Pull out every line in the records below that contains the word "Date".

— Start of RECORDS SUPPLIED —

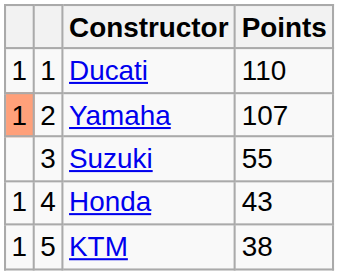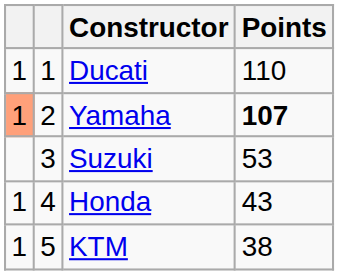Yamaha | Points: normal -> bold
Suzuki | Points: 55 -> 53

— End of RECORDS SUPPLIED —
— Start of RECORDS SUPPLIED —

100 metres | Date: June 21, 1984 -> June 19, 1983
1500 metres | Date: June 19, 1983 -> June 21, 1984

— End of RECORDS SUPPLIED —
— Start of RECORDS SUPPLIED —

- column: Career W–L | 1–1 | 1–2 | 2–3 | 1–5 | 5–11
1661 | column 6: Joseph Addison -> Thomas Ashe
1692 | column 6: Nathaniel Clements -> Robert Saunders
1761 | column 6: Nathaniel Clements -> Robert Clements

— End of RECORDS SUPPLIED —

SOLUTION TO THIS PROBLEM:
100 metres | Date: June 21, 1984 -> June 19, 1983
1500 metres | Date: June 19, 1983 -> June 21, 1984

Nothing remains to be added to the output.